北パラナ地方は、この頃は、コロニア農業者の大集団地になっていた。
主作物はカフェーであった。その生産者たちは、強力な組合を必要としていた。そこでコチアに加入してカフェーの取扱いを始めるよう繰り返し本部へ要求した。
当時、コチアはカフェーは扱っていなかった。専務の下元健吉が慎重だったのである。
カフェーに手を出すと、国際的な商社と競合することになる。相応の知識や技術、そして資金が必要だった。
実は下元は内心、カフェーの様な国際商品を事業に加えることを望んでいた。が、自信が無かったのである。
彼は剛毅な反面、極めて現実的だった。
カフェー生産者たちは、この下元に苛立ち、自ら研究会を設けて、問題解決に取り組んだ。彼らの中心人物だったのが小笠原である。
研究会が対策を文書にまとめた。それを持って小笠原がサンパウロの本部まで行き、下元に提出した。が、返事は変わらなかった。
コチアに於いては、下元が駄目と云えばダメであった。
小笠原は、自分の発言力の弱さを痛感した。以後、北パラナの事業所の新設に躍起になった。その結果、組合員数は急増加、本部への発言力も、それに平行して強大になって行った。
数項目前の「積極果敢…の実際」で記した現地側の思惑とは、こういうことであった。
五七年、下元が急逝した。翌年、カフェーの取扱いは実現した。
六三年、小笠原は組合理事になった。
六六年、既述の様に、コチアは中央会・単協制へ組織変えをしたが、その時にできた単協中、北パラナは、中央会の総会へ送り込む代議員の数が、他に比較、圧倒的に多い勢力になっていた。
さて病院の話に戻ると。──
前記の様に、小笠原は、開院中止、売却を要求、理事会に認めさせた。
北パラナは、これ以前、大霜害を受け主作物のカフェーが壊滅的打撃を受けていた。その手当てのための資金が幾らでも必要だった。それを本部に捻出させねばならなかった。

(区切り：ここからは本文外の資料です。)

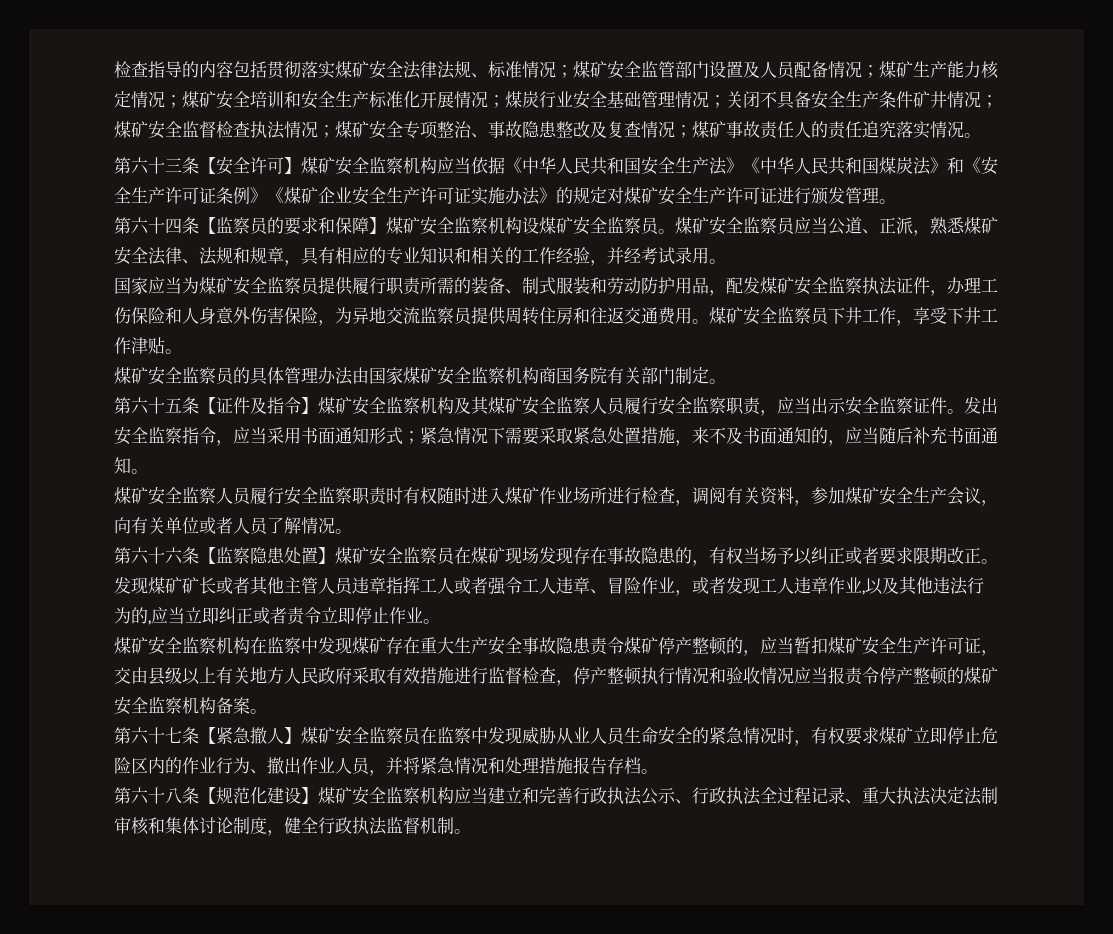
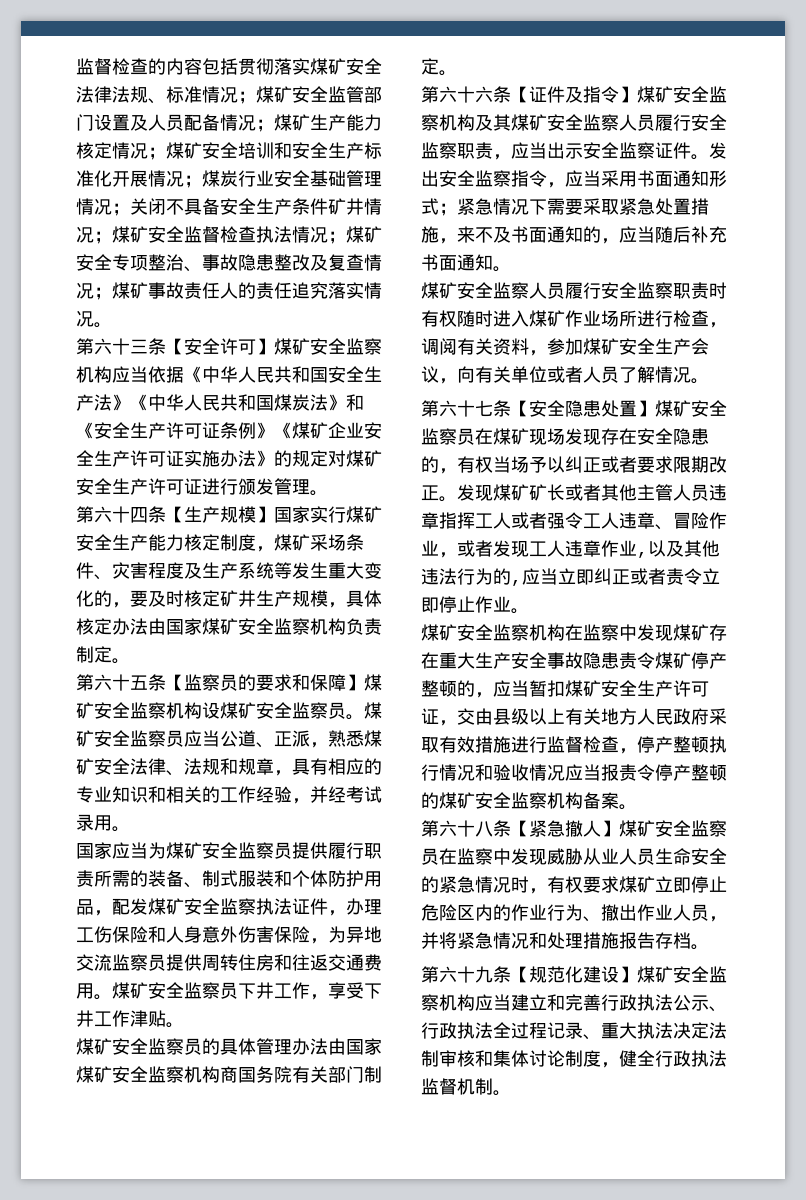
[114,61,182,78] 检查指导 -> [76,58,148,75] 监督检查
(216, 225) none -> [184,506,382,523] [76,534,364,552] [76,562,382,580] [76,590,382,608] [76,618,382,635] [76,646,130,664] [76,674,184,691] 生产规模】国家实行煤矿安全生产能力核定制度，煤矿采场条件、灾害程度及生产系统等发生重大变化的，要及时核定矿井生产规模，具体核定办法由国家煤矿安全监察机构负责制定。 // 第六十五条【
[607,277,641,295] 劳动 -> [292,870,328,887] 个体
[165,398,182,413] 五 -> [475,86,493,103] 六
[165,547,250,564] 六条【监察 -> [475,400,565,417] 七条【安全
[607,547,641,564] 事故 -> [637,428,673,445] 安全
[165,727,182,743] 七 -> [475,821,493,837] 八
[165,787,182,804] 八 -> [475,966,493,983] 九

無論、医療器具購入のための新しい資金負担などもってのほかであった。
さらに小笠原は、
「サンパウロに、そんなものを作っても、北パラナから病人を連れてくる間に、死んでしまう」
とまで言い切った。
しかし、これは下元の遺志の否定を意味した。
その遺志の継承を使命とするゼルヴァジオにとっては、衝撃的な挫折であった。
中止・売却ではなく、延期の線で食い止めるべきであったろう。それすらできなかったのだ。
なぜ、できなかったのか…について、ずっと後年になって当人に質問した人がいる。組合の職員で病院の設計をした河合武夫(建築技師)である。
二人の会談を取り持った石井久順(コチア出身。退職後もゼルヴァジオと親しい関係にあった)の記憶では、河合はこう訊いたという。
「次の総会での、北パラナの票を意識したのか?」
小笠原が、その気になって、利害が共通する他の単協幾つかと組んで総会に臨めば、選挙でゼルヴァジオを落とすことくらい、たやすいことであった。
河合の質問に、ゼルヴァジオは沈黙したままであったという。
ここで意外だったのは、小笠原が産青連の盟友であったことだ。
下元が燃え上がらせた産青連運動の中で育った小笠原によって、下元が追求した新社会のシンボル病院が開院寸前、蜃気楼の様に消えてしまったのである。
中止・売却が決定した日、ゼルヴァジオは呆然として帰宅、夫人に、それを洩らしたという。
貴公子ゼルヴァジオも、組合内部ではファビオ、谷垣そしてこの小笠原との関係で、心中には嵐が吹き続けていたことになる。
人間社会とは、そうしたものなのであろう。
バンデイランテ破綻
コチア以外に目を転ずる。
一九六八年九月、バンデイランテ産組の経営破綻が、表面化した。
同月二十八日、総会を開いたものの、出席者が定足数に達しなかった。
数時間遅らせて開会した会場で発表された年間決算は、以下の如く無残な数字だった。(単位は新クルゼイロ。前年デノミが行われていた)
収入=二八七万
支出=五七一万
欠損=二八四万
このほか、組合の負債が一、〇〇〇万あり、資産評価とほぼ同額であった。
組合員は登録四、〇〇〇人に対し、実数は一、六〇〇人。